◆ **Actions to take**
**a.** In the passage on headstones and living wills, why is Kathy Corby planning ahead for her last days? Answer in one to three sentences.
**b.** From the passage on headstones and living wills, reproduce word for word the stretch from "She recalls with" through "stop being human?".

◆ **Passage to read**
In Seattle, Quiring Monuments has made code-adorned “living headstones” for about two months. It has sold about 30 so far, General Manager Jon Reece said, adding he’s gotten “tons” of inquiries, often from people still very much alive: “They say, ‘I want my story to be told the way I want it to be told.’”
Quiring Monuments offers the QR code, website and website hosting free to people buying new monuments from the company, Reece said, noting the company will add it to existing grave markers for $65.
There’s an app for that!
The Santa Cruz Sentinel recently ran a story titled “How to start the toughest conversation of all” It’s about a local doctor who created a living will app for the iPad. The article by Jondi Gumz, starts:
Click photo to enlarge
Kathy Corby’s living will app is shown on an iPad.
SANTA CRUZ – When Kathy Corby reaches her last days, she knows how she wants to go.”I want my full-fat latte and a box of chocolates,” she said. “Just because it’s the last part of your life, it doesn’t have to be the worst part.”
Corby, 61, is planning ahead for when that time comes. She wants her family to know what kind of treatment and care she prefers.
“If you don’t tell people what you want, it won’t happen,” said Corby. “It’s hard to begin the conversation, but for me, it’s not.”
She speaks as a family physician with 15 years of experience in emergency medicine.
She has seen people arrive in the emergency room in critical condition, unable to speak for themselves. She’s cared for people with dementia who no longer recognize loved ones.
Doctors do everything possible to keep their patients alive. That could mean a respirator to help the patient breathe, an array of medications, treatments with a 5 to 10 percent chance of success, anything in today’s medical toolbox.
“The default is everything,” said Corby. “Much of it is so futile.”
She recalls with regret a situation in the first year of her medical career. A patient was admitted to the hospital late at night.
“I’m sorry I didn’t ask him what he would have wanted,” she said. “Nobody knew if they were doing the right thing. I’ve seen people struggle with this so often. These decisions have to be talked about.”
What does it mean to be a human being, as opposed to simply being alive? What does it mean to be dead? When do we stop being human?
Albuquerque’s Congregation Albert members wrestled with these questions in a recent text study session with Rabbi Harry Rosenfeld, the synagogue’s new rabbi.

◆ **Excerpted records**

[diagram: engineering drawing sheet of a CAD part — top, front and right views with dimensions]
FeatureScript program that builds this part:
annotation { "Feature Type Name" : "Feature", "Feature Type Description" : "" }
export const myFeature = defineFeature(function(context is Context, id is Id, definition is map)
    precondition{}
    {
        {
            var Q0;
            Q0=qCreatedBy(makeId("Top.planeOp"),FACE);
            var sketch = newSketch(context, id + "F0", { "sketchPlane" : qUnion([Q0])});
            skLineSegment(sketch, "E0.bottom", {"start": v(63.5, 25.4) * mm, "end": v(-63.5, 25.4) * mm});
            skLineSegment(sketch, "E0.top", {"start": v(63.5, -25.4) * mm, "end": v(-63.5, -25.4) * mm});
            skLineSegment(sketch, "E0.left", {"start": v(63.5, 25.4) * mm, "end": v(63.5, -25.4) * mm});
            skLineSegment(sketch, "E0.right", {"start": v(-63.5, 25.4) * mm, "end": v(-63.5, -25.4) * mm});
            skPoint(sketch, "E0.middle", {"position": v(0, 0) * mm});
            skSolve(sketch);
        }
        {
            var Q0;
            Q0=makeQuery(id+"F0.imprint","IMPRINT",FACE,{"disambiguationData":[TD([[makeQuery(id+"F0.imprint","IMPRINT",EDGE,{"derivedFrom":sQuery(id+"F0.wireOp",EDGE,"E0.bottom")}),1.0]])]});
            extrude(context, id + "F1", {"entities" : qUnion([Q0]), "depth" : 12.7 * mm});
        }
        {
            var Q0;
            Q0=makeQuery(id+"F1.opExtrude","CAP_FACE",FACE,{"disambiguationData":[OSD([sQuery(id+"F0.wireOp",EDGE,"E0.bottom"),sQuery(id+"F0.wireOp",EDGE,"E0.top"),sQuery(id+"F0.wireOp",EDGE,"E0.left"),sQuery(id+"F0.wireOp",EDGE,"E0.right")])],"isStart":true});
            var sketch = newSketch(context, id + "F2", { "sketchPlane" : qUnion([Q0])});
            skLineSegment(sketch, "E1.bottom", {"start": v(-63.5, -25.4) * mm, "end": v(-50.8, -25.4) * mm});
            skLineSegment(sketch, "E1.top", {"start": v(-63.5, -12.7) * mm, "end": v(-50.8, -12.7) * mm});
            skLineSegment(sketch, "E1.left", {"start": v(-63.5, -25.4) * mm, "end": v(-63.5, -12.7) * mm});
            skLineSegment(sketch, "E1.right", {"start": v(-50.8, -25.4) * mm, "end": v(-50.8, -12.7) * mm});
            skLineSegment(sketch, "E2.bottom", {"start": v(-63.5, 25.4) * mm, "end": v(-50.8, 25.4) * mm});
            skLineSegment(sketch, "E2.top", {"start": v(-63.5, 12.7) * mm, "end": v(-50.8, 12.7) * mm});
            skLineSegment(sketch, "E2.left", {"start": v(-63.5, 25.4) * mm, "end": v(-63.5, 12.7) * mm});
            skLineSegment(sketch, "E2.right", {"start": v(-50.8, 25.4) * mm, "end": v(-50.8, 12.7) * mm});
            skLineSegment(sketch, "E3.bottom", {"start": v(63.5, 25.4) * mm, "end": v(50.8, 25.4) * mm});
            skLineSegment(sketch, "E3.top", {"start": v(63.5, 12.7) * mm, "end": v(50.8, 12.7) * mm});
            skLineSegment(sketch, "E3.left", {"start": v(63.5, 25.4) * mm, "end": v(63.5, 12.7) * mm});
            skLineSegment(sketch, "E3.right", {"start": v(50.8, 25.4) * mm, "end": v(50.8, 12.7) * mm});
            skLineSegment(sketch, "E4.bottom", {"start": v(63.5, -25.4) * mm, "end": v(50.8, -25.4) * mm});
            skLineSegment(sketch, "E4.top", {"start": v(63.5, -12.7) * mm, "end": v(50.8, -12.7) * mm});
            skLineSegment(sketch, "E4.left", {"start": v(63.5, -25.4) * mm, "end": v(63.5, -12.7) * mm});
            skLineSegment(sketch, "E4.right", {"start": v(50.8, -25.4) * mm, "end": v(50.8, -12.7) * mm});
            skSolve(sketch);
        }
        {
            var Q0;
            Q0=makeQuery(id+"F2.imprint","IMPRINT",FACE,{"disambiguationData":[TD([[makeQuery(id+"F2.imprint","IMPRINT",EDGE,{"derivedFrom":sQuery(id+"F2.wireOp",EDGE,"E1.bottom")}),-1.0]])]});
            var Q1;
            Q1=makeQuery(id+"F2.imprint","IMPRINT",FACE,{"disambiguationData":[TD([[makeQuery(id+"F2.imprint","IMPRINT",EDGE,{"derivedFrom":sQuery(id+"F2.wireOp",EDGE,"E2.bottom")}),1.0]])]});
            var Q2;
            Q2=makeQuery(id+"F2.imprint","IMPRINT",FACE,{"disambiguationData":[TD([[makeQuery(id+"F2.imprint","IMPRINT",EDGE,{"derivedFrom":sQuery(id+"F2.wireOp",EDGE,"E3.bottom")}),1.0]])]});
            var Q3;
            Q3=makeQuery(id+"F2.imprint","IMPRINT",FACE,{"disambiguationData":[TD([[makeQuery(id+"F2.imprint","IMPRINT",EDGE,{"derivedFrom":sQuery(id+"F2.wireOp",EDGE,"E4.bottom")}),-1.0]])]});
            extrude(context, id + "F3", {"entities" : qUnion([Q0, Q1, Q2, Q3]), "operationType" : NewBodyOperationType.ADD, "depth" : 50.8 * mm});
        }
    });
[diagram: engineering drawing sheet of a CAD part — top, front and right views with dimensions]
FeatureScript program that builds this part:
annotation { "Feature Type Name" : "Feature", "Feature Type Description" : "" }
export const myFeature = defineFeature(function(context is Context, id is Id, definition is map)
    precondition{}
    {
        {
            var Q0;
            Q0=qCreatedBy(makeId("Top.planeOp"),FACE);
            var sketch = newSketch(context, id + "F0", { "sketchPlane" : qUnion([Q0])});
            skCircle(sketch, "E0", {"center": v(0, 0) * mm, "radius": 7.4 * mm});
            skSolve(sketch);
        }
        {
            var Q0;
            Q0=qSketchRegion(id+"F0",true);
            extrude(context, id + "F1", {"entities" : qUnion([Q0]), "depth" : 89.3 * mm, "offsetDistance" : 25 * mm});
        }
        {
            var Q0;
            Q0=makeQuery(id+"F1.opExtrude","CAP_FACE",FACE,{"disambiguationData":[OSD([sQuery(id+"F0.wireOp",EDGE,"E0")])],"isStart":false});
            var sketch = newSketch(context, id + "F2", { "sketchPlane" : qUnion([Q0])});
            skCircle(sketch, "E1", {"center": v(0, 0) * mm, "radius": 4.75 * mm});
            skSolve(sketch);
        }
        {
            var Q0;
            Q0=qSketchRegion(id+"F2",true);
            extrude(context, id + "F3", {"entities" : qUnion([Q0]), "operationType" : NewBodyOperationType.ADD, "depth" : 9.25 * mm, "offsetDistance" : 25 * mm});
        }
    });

◆ **Answers**
**a.** Corby wants her family to know what kind of treatment and care she prefers. In her words, "If you don't tell people what you want, it won't happen."

**b.**
She recalls with regret a situation in the first year of her medical career. A patient was admitted to the hospital late at night.
“I’m sorry I didn’t ask him what he would have wanted,” she said. “Nobody knew if they were doing the right thing. I’ve seen people struggle with this so often. These decisions have to be talked about.”
What does it mean to be a human being, as opposed to simply being alive? What does it mean to be dead? When do we stop being human?